Coming ahead: hotel slowdown
The hotel industry’s three-year boom may have peaked, tourism officials say.
The industry as a whole has enjoyed steeply rising room prices and high occupancy but one indication recently was that Marriott International cut back on its business forecast for the rest of the year.
“Despite a double-digit year-over-year growth in income, shares of the Bethesda, Md.-based company — and those of some competitors — fell even as stock indexes rose to record highs. Investors appear to react to Marriott’s scaling back of expectations for 2007,” said Reuters.
Resurgent demand from business travelers starting in 2004 after the post-9/11 travel slump ushered in a boom for the hotel industry. But travelers have been showing resistance to room rate increases.
Wall Street analysts have been warning in the past few months that the growth rate for the hotel business can be expected to slow.
“We’re now going to see a slow, moderate and healthy growth,” said Sean P. Smith, an analyst at Zacks Investment Research.

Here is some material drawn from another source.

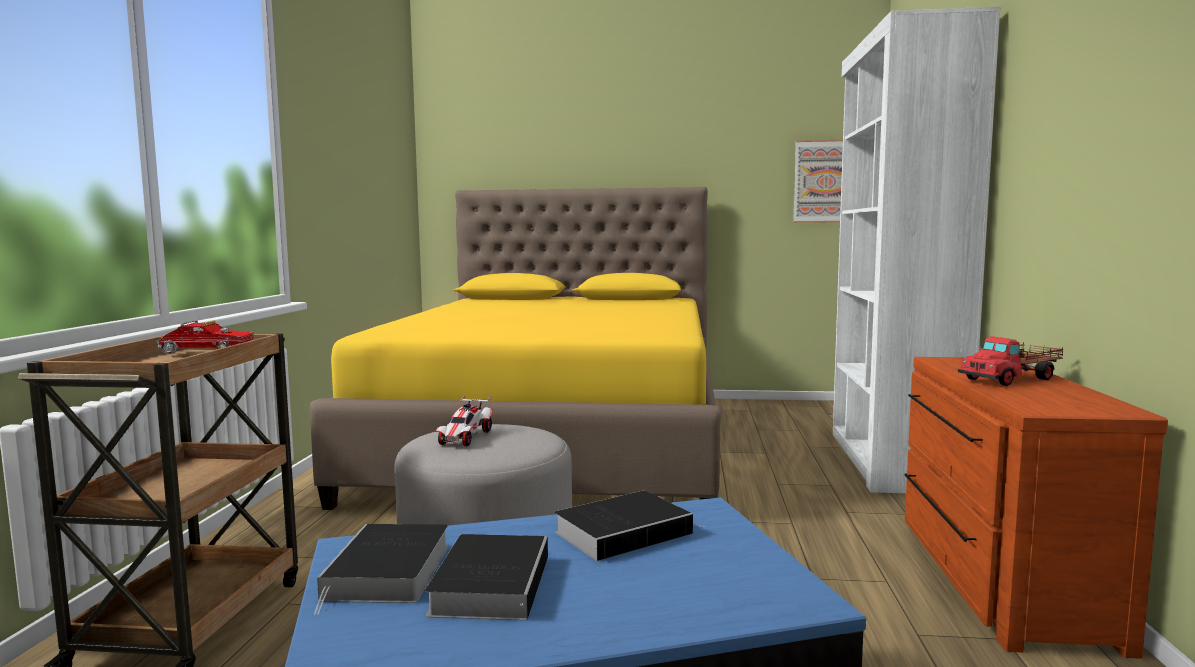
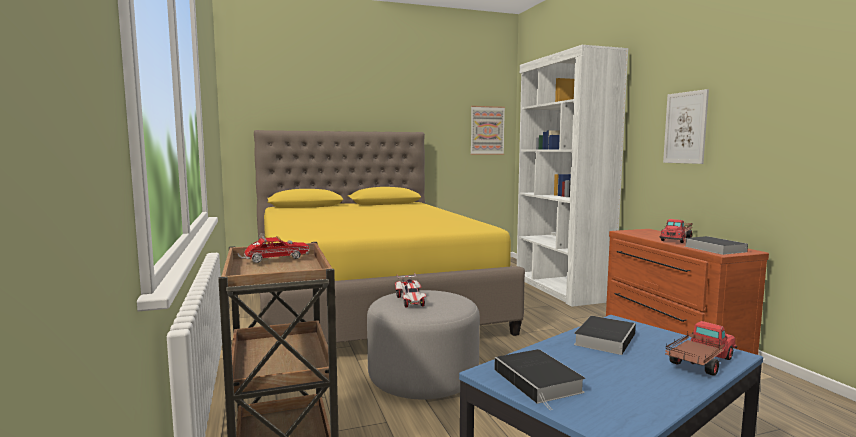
camera: 25 degrees left, 0 degrees up
book [425,534,548,620] -> book moved to [685,236,748,255]
none -> picture [663,89,709,164]
none -> toy truck [665,321,737,376]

According to industry tracker Smith Travel Research, occupancy industry-wide will decline only slightly this year from 2006. The average daily rate in 2007 will be 6% higher than 2006, according to Smith Travel. That compares with 7.2% annual growth last year.
But even with a slowdown, travelers shouldn’t expect deep discounts, says Bjorn Hanson, an analyst for PricewaterhouseCoopers.